Privacy SOS

DHS is having an identity crisis

The creation of the Department of Homeland Security in November 2002 was the largest reorganization of the federal government in half a century. DHS would consolidate 23 government agencies under one roof, with the express purpose of streamlining and uniting departments behind a new anti-terrorism front.

"The primary mission of the department is to prevent terrorist attacks within the United States; reduce the vulnerability of the United States to terrorism; minimize the damage, and assist in the recovery from terrorist attacks that do occur within the United States," stated the law establishing DHS.

But a lot has changed in the intervening years, and even former high level officials are calling into question the legitimacy of the current organizational framework.

For one thing, DHS is now gargantuan. The Department has grown substantially in the twelve years since its creation: its 180,000 employees have turned into 240,000, who spend a budget that jumped from $29 billion to $61 billion.

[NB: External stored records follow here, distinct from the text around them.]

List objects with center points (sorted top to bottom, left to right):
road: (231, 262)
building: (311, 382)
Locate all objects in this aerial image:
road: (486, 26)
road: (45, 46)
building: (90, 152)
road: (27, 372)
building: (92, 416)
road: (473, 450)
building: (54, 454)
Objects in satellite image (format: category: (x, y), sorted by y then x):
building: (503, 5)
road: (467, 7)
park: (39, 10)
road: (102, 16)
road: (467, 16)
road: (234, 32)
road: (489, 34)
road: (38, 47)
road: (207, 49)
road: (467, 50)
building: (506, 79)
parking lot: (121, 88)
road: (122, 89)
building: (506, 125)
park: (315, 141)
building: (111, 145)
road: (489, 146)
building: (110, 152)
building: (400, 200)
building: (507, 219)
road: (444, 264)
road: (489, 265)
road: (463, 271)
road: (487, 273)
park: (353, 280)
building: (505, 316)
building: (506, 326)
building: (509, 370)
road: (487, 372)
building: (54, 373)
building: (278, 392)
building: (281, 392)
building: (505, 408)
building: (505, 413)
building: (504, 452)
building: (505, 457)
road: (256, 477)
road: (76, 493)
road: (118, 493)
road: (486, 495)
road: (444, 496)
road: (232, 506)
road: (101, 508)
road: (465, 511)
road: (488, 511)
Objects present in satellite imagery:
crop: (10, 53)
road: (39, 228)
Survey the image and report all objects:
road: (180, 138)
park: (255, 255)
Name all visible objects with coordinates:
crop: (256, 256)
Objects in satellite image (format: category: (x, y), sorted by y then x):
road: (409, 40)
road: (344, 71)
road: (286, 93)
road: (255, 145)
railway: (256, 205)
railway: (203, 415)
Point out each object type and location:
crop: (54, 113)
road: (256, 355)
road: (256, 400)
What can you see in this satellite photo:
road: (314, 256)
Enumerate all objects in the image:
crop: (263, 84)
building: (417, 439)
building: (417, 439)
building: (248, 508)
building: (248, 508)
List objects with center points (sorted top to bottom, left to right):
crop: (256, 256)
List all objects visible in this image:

DHS’ mission has also sprawled far afield of its original boundaries. Like the nearly 100 "fusion centers" DHS set up in its first years, the third-largest federal agency’s mission has crept from the coherent and well-defined (if extreme) "counterterrorism" to the loose and shape-shifting "all crimes/all hazards".

Thankfully, there isn’t enough terrorism to keep the agency and its hundreds of thousands of employees busy. But in its absence, what is DHS doing? And why is it growing while other parts of the federal government, like food assistance to the poor, are shrinking?

The Albuquerque Journal reports:

Today, in addition to protecting America’s borders and airports, the department is interrogating people suspected of pirating movies at Ohio theaters, seizing counterfeit NBA merchandise in San Antonio and working pickpocket cases alongside police in Albuquerque. Homeland Security agents are visiting elementary schools and senior centers to warn of dangers lurking on the Internet.

Even the first director of DHS, George W. Bush appointee Tom Ridge, is calling into question the size and efficacy of the organization he once led.

"They’ve kind of lost their way," Ridge told the Journal. "I was proud to be associated with those men and women, but it just seems to me … the focus – the primary focus – has been substantially diminished. Someone needs to explain to me how critical all these new people are to the nation. Are they (DHS) getting so big they’re actually making work?"

A glance at the regions near US borders suggests that it's not just DHS that is making work, but also Congress. For years, both parties in the legislative branch of the federal government have showered the Border Patrol with money for militarization and surveillance projects. It's led to misery and extreme repression in the southwest, for both citizens and immigrants alike.

How many terrorists have been captured as a result of this border war? Zero.